Rosario Dawson als undurchsichtige Meisterin der Suggestion ist ehrlich gesagt die größte Überraschung in dieser an Überraschungen nicht eben armen Geschichte, denn gegen Cassel und McAvoy nicht nur zu bestehen, sondern ihnen nach und nach sogar die Schau zu stehlen, hätten wir ihr vor dem Film weiß Gott nicht zugetraut. Ihre Figur ist aber auch die mit Abstand faszinierendste, steckt sie doch voller unterschiedlichster Facetten (von größter Weiblichkeit bis hin zu erschreckender Resolutheit), die sie mit großer Souveränität und enormer Spielfreude auslebt.

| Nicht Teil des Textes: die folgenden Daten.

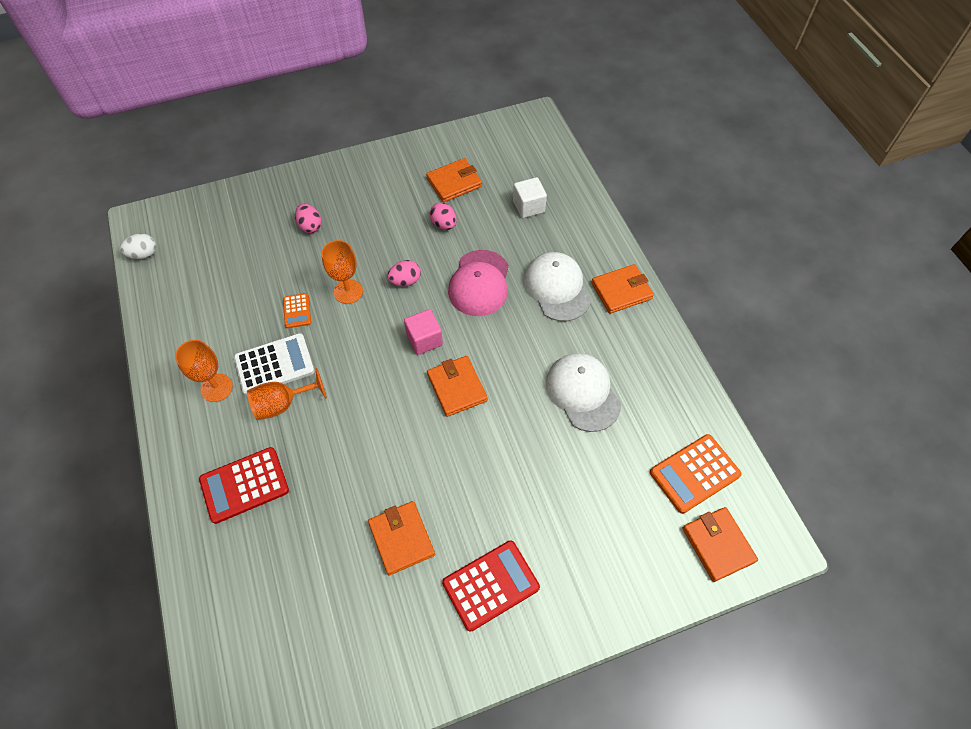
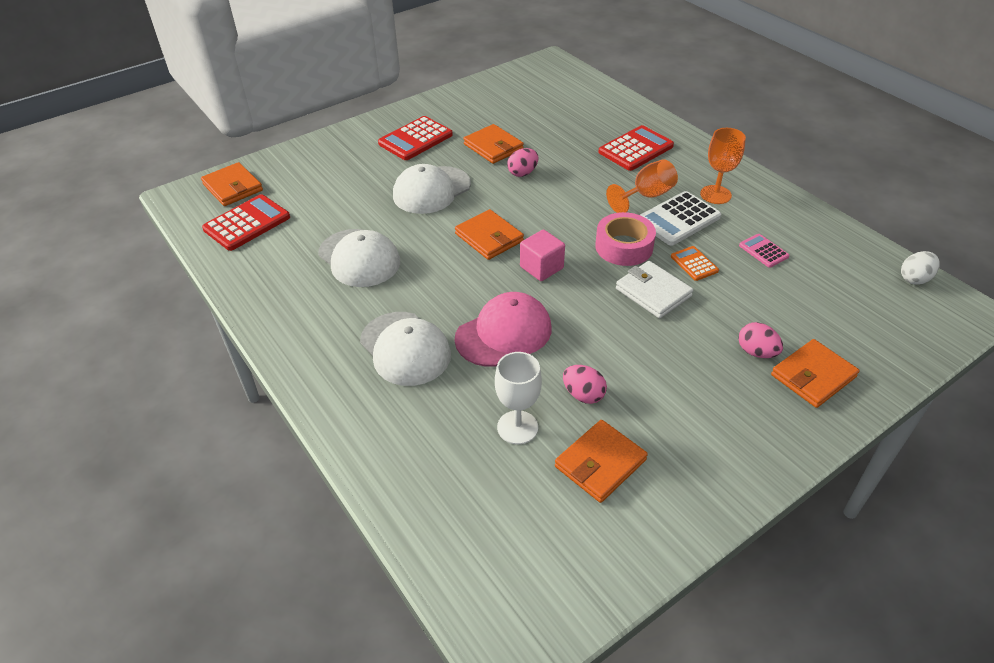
camera: 165 degrees right, 15 degrees down
orange goblet [322,240,363,304] -> white wallet [616,261,693,318]
pink egg [387,260,421,287] -> pink egg moved to [507,148,539,177]
pink cap [448,250,509,316] -> pink cap turned 60 degrees clockwise [455,292,551,367]
white cube [513,177,547,218] -> none
orange wallet [591,264,654,314] -> orange wallet moved to [771,339,860,408]
orange calculator [650,434,742,514] -> red calculator [202,194,290,251]
none -> white cap [393,164,471,214]
none -> white goblet [495,352,542,444]
none -> pink tape [595,212,656,266]
none -> pink calculator [739,234,789,268]

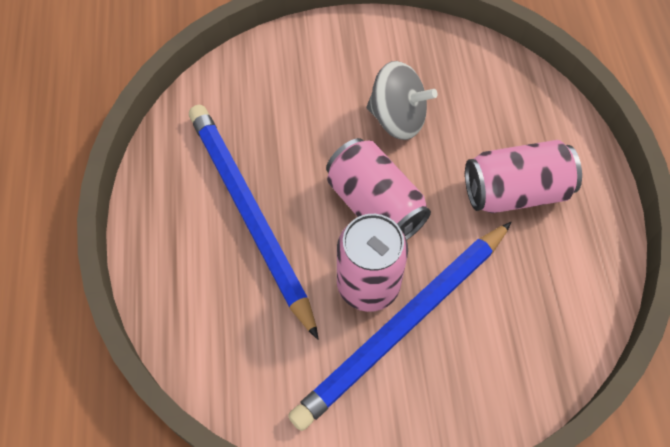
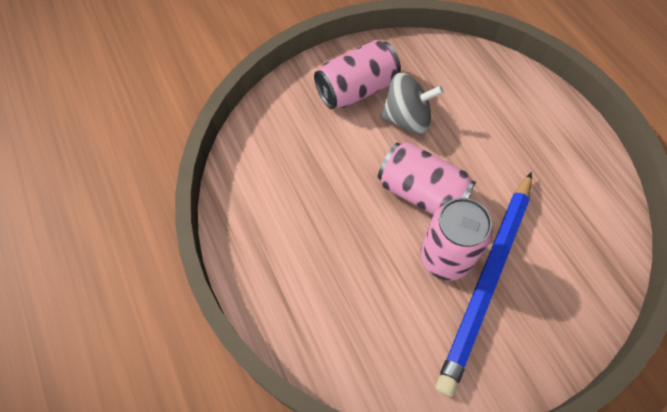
camera: 20 degrees left, 0 degrees up
blue pencil [189,105,319,340] -> none
pink can [465,140,582,213] -> pink can moved to [314,40,401,109]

Stylisher Thriller mit Hirn

Danny Boyle erzählt eine vielfach verschachtelte und zeitlich kunstvoll aufgefächerte Geschichte, die in einer chronologisch-regulären Erzählweise sicherlich einiges an Faszination verloren hätte. Die größte Stärke des Films ist seine Explosivität und seine  Lebendigkeit, die wild um sich und hemmungslos Haken schlagende Story, die immer wieder für eine Überraschung und noch eine unerwartete Wendung gut ist. Dazu kommt eine durchaus auf Sogwirkung und Beeinflussung des Zuschauers ausgerichtete Bildsprache, die mit coolem Style und großzügig eingesetzten Verfremdungseffekten die traumartigen Elemente der Handlung wirkungsvoll ins Medium Kino übersetzt.
 
„Trance“ ist somit zwar weniger das „hoch-komplexe Filmrätsel“, als das man es gerne verkaufen würde, dafür aber ein hemmungslos stylisher Thriller, der sich um Logik und Plausibilität weitaus weniger schert als um die aufregende Achterbahnfahrt eines durchweg spannenden und höchst unterhaltsamen Kinofilms. Die 100 Minuten Laufzeit vergehen wie im Fluge, und ist man bei den Credits angelangt, fühlt man sich beinahe selbst so, als ob man gerade eine intensive Hypnose-Stunde hinter sich hätte.